Wynn-Stelt knows about PFAS exposure. The Belmont resident who lives across from one of the Wolverine dumpsites has had PFAS levels in her drinking water ranging from 21,000 to 60,000 parts per trillion — 300 times to 855 times more than the national health advisory standard.
In 2016, Wynn-Stelt's husband died of liver cancer, less than a month after being diagnosed. The following year, the Michigan Department of Environmental Quality tested and found contaminants in her water system, making her think there was a link to his untimely passing.
"They tested, and they found this extraordinarily high level of PFAS. They tested again perhaps thinking it was a fluke because at that time it was some of the highest that had ever been seen in private wells," Wynn-Stelt said. "It was even higher the second time."
The Rockford-based Wolverine said in a statement that while it "continues to work tirelessly on behalf of our community, we have repeatedly said that we will vigorously defend ourselves against litigation and take aggressive action to ensure that all involved parties — including 3M and our insurers — take responsibility for this matter."

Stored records
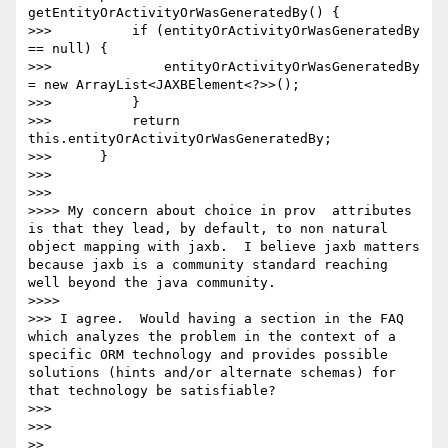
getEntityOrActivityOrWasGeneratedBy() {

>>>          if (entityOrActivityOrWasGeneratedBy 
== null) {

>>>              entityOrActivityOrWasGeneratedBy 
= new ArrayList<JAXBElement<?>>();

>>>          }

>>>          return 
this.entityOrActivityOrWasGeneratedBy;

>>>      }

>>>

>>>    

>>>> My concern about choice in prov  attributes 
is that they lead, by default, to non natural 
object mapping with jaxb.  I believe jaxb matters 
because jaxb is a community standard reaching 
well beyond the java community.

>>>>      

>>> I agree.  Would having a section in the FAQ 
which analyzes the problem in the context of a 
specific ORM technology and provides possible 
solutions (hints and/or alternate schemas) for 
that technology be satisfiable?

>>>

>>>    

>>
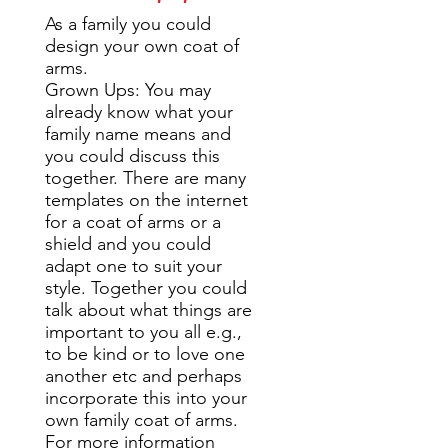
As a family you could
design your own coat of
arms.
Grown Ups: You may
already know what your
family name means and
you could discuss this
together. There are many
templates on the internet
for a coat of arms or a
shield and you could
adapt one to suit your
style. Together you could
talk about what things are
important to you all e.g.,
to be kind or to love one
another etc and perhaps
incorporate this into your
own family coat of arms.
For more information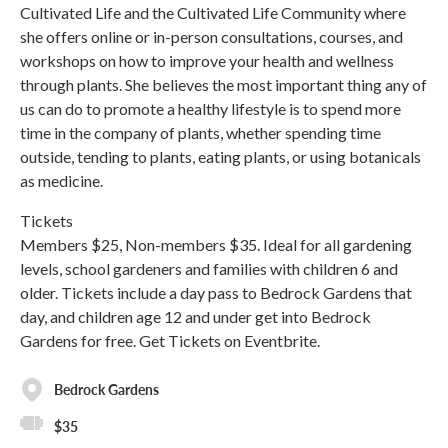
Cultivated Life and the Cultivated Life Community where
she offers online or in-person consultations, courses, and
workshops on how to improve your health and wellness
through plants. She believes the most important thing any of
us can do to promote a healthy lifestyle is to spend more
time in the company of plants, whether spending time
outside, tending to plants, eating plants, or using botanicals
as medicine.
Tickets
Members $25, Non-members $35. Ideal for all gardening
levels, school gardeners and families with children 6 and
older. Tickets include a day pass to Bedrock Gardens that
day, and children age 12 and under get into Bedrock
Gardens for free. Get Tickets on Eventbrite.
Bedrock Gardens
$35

--

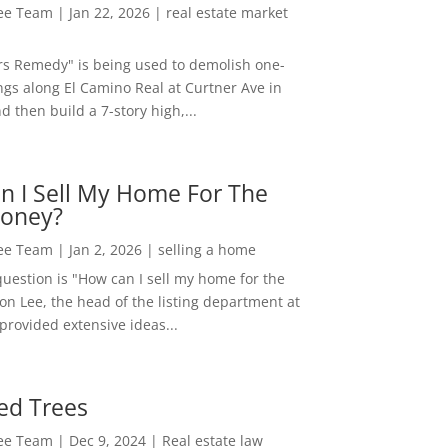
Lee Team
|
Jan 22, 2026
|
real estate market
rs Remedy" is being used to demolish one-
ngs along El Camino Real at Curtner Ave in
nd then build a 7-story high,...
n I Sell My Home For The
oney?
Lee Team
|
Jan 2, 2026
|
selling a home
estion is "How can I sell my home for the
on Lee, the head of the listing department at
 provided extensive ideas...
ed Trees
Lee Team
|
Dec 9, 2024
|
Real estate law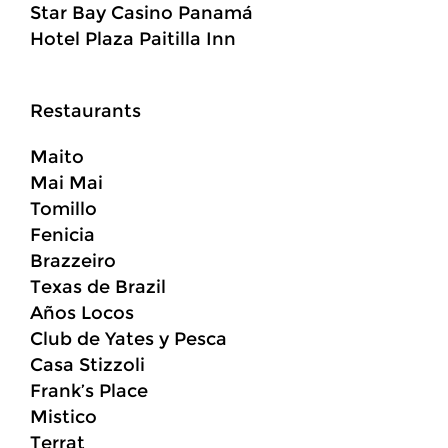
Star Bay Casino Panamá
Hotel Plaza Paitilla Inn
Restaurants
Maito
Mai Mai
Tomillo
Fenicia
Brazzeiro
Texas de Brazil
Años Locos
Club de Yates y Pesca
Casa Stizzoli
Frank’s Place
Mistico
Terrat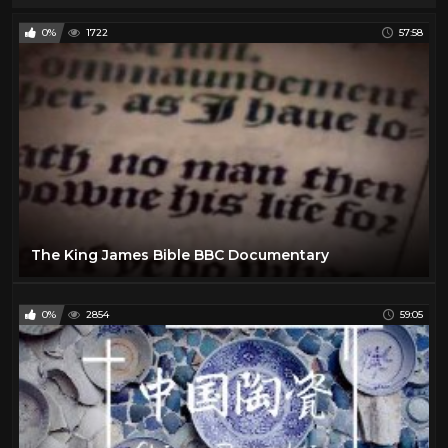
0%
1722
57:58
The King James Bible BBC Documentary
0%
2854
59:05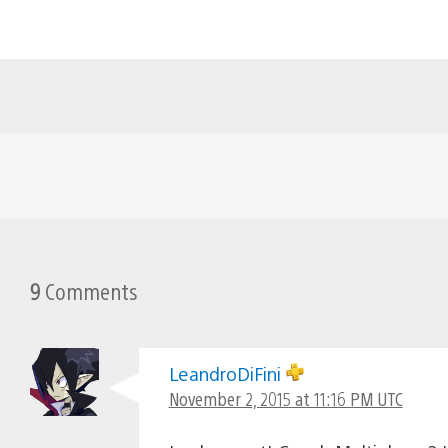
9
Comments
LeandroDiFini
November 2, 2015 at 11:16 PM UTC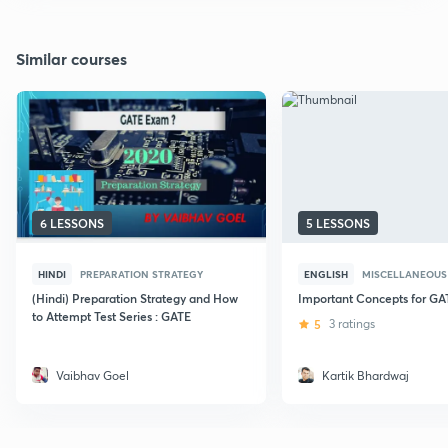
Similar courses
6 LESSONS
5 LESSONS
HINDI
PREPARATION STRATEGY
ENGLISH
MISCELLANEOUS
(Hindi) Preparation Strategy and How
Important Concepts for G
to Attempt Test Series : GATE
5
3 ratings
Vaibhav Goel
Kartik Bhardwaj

**EXERCISE**
Write out the passage on PFAS contamination word for word, from "In 2016, Wynn-Stelt's" up to and including "his untimely passing.". The data stands apart from the passage on PFAS contamination.

**THE ANSWER**
In 2016, Wynn-Stelt's husband died of liver cancer, less than a month after being diagnosed. The following year, the Michigan Department of Environmental Quality tested and found contaminants in her water system, making her think there was a link to his untimely passing.